The study also reminds us that animal results don’t always translate to humans. Our physiology, lifestyles, and genetic make-up introduce layers of complexity. Even if something works in mice, it might fail in humans or even cause harm.
The potential cardiovascular benefits
Despite disappointing results on biological ageing, some findings offer hope. The reduction in cholesterol levels is significant. High cholesterol remains a major risk factor for heart attacks and strokes worldwide. If plasmapheresis could safely lower cholesterol, it might help people with severe lipid disorders who don’t respond to drugs.
But there’s a catch. Whether these improvements last after stopping plasmapheresis isn’t clear. Plus, the potential risks — like protein depletion or immune changes — might outweigh benefits for healthy people.
Is plasmapheresis safe for the general public?
In the short term, this trial showed that plasmapheresis is relatively safe. No participant experienced severe complications that forced them to quit. But we must view safety cautiously. Repeated protein and mineral losses, hormone shifts, and immune changes might pose long-term dangers.
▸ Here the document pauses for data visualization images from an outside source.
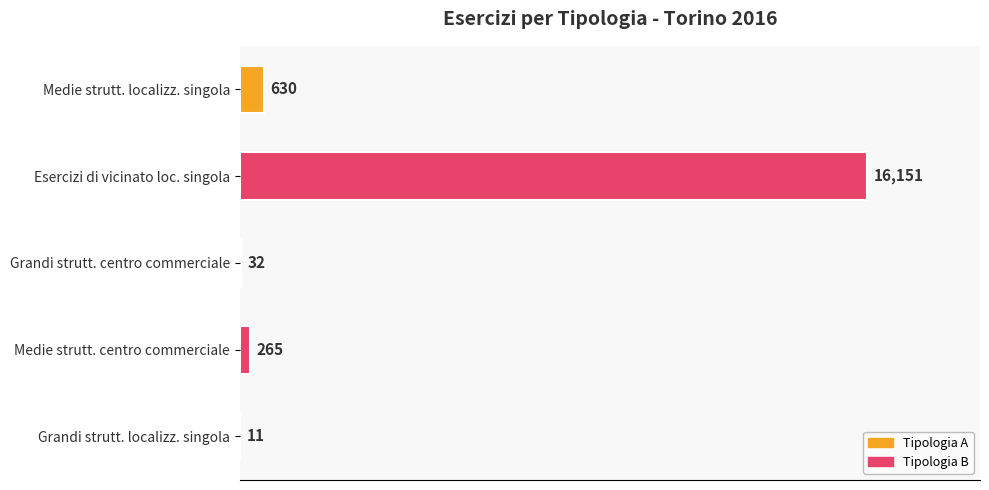

Does the chart contain stacked bars?

No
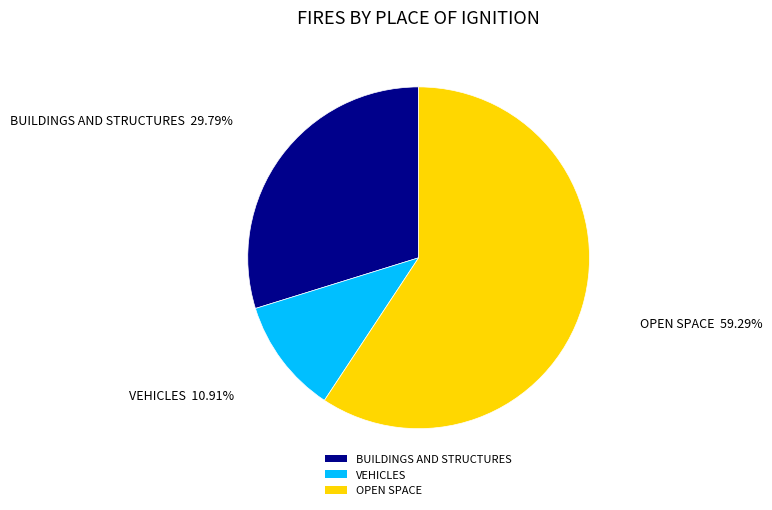

Is there a majority slice in this chart?

Yes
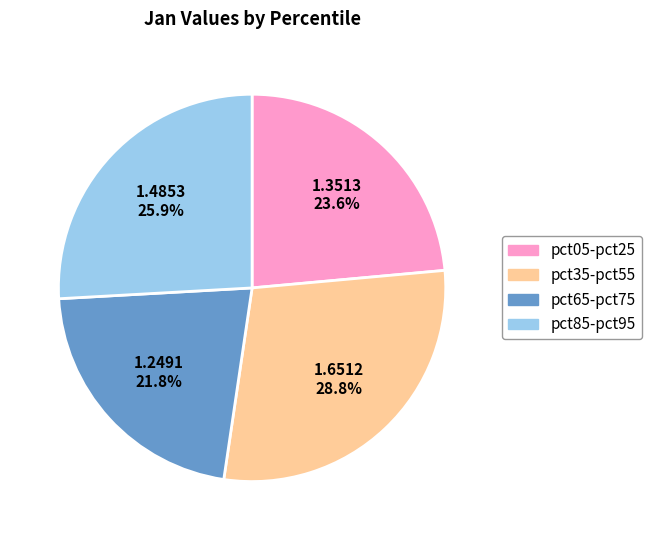

Is there any slice that represents more than half of the pie?

No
Many countries now allow frequent plasma donations, driven by demand for plasma-based therapies. This study suggests more research is needed to ensure donor health. Plasma collection centres should consider revising protocols to include replacements or longer intervals between donations.
Where do we go from here?
Future research must refine protocols. Scientists should test the effects of albumin or other plasma replacements. They should experiment with different frequencies, longer follow-ups, and different age groups, including older people or those with metabolic diseases who might benefit more.
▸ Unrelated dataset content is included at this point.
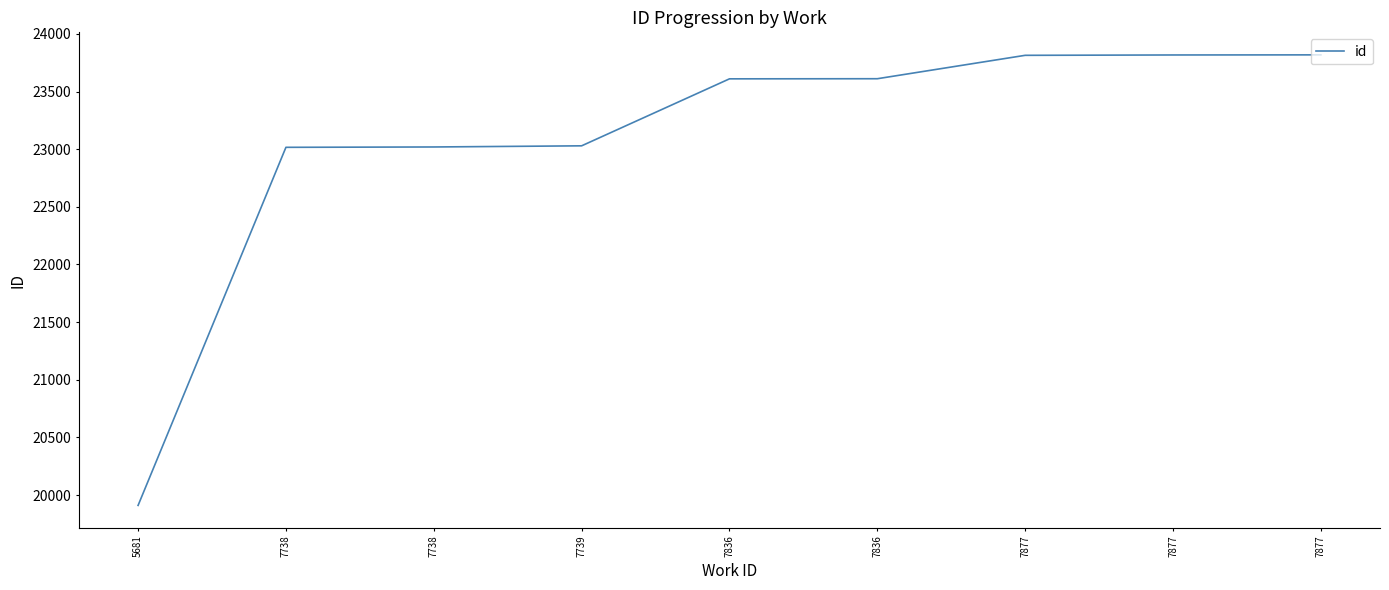

Does the chart have visible grid lines?

No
Measuring other stress markers like cortisol and inflammatory cytokines might explain why biological age increased. Including lifestyle tracking could help isolate the effects of plasmapheresis from diet, sleep, and activity changes.
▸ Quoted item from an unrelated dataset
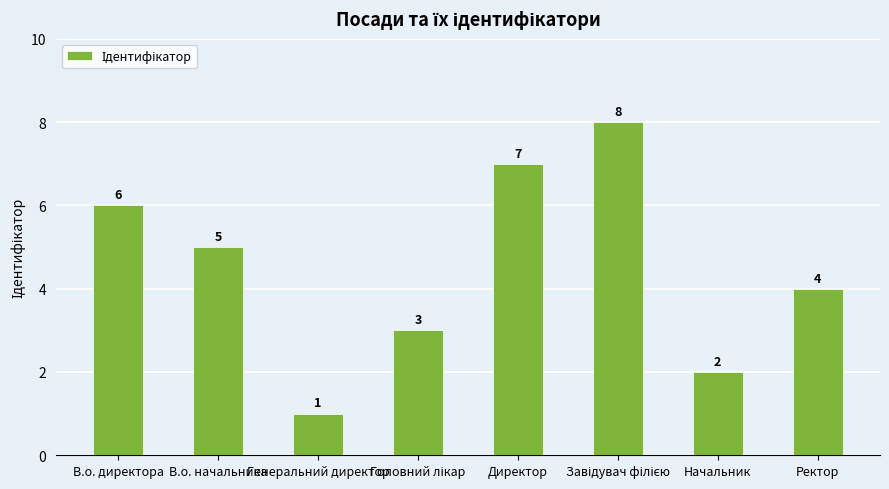

Are the bars grouped side by side (vs. stacked)?

No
Final reflections on the journey to slow ageing
This study challenges the hope that plasmapheresis alone can slow or reverse human ageing. The dream of a plasma-based fountain of youth is not here yet. Instead, we see a reminder of how complex the human body truly is. Removing plasma shifts a delicate balance, affecting proteins, hormones, immune cells, and even our DNA’s chemical signatures.
For now, the best strategies to promote healthy ageing remain the classics: good nutrition, regular exercise, quality sleep, and stress management. Science may one day offer more advanced tools, but we must move carefully, guided by robust human data rather than dreams alone.
Stay curious and cautious as you navigate the world of longevity science. The quest to understand and slow human ageing continues, but shortcuts rarely deliver on their promises. Let evidence guide you, not hype.
The study is published in the journal Scientific Reports. It was led by researchers from Charles University.